The Mitchell-Hedges skull is made of clear quartz crystal. Both cranium and mandible are
perfectly proportioned and are believed to have been fashioned from the same solid piece of
crystal. It weighs 11.7 pounds and is about five inches high, five inches wide, and seven inches
long. Except for some very slight anomalies in the temples and cheekbones, it is an anatomically
perfect replica of a human skull. Because of its small size and other characteristics, it is thought
to bear a closer resemblance to a female skull than a males’, which has led many to refer to the
Mitchell-Hedges skull as a "she."
In 1970, the Mitchell-Hedges family loaned the skull to the Hewlett-Packard Laboratories in
Santa Clara, California for extensive study. HP is a computer equipment manufacturer and a
leading facility for crystal research. The studies were conducted by an Art restorer named Frank
Dorland who oversaw the testing procedures and the HP examinations yielded some quite
remarkable results. Researchers discovered that the skull had actually been cleverly carved
against the natural axis of the crystal. To explain: The axis or orientation of a crystal's molecular
symmetry is an important aspect of crystal cutting and is something that is always taken into
account by modern crystal sculptors, because if they carve against the natural axis the piece will
usually shatter. This is true even when using lasers and other high-tech cutting methods and yet
this skull is cut against the natural axis. Then, to exacerbate the issue of the object even further,
the HP tests could find no trace of microscopic scratches on the surface of the crystal either.
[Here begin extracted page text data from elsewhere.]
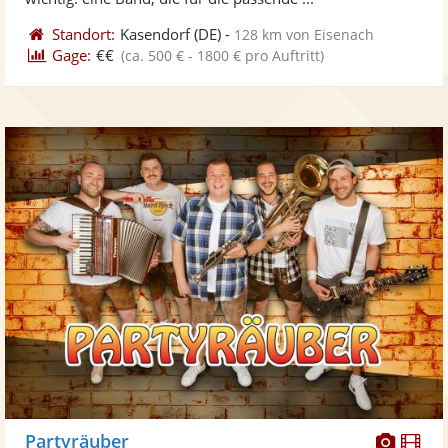
Standort:
Kasendorf
(DE)
-
128 km von Eisenach
Gage:
€€
(ca. 500 € - 1800 € pro Auftritt)
Diese
Di
Partyräuber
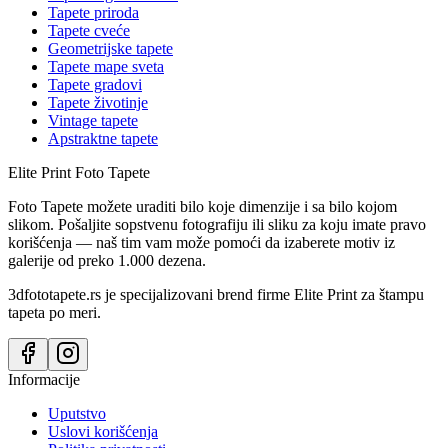
Tapete priroda
Tapete cveće
Geometrijske tapete
Tapete mape sveta
Tapete gradovi
Tapete životinje
Vintage tapete
Apstraktne tapete
Elite Print
Foto Tapete
Foto Tapete možete uraditi bilo koje dimenzije i sa bilo kojom
slikom. Pošaljite sopstvenu fotografiju ili sliku za koju imate pravo
korišćenja — naš tim vam može pomoći da izaberete motiv iz
galerije od preko 1.000 dezena.
3dfototapete.rs je specijalizovani brend firme Elite Print za štampu
tapeta po meri.
Informacije
Uputstvo
Uslovi korišćenja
Such
microscopic signs would be a welcome indication that it had been carved with metal instruments
or other tools.


Fig.47 Fig.48


Finally, after a series of exhaustive tests and microscopic examinations, Dorland's best possible
hypothesis for the skull's construction was that it had been roughly hewn out using something like
diamonds and then the detail and clean up work would have been very meticulously done using a
gentle solution of silicon sand and water. But assuming that it could really have been done that
way at all, which is the only possible way that anyone can think of, the entire somewhat
exhausting job would have then required the combined and devoted services of an extremely
gifted group of sculptures, working in shifts and required a labor of continuous man-hours
totaling about 300 years to complete. Under these circumstances, experts believe that successfully
crafting a shape as complex as the Mitchell-Hedges skull by hand is quite frankly, impossible; as
one HP researcher is said to have remarked, "The damned thing just simply shouldn't exist!"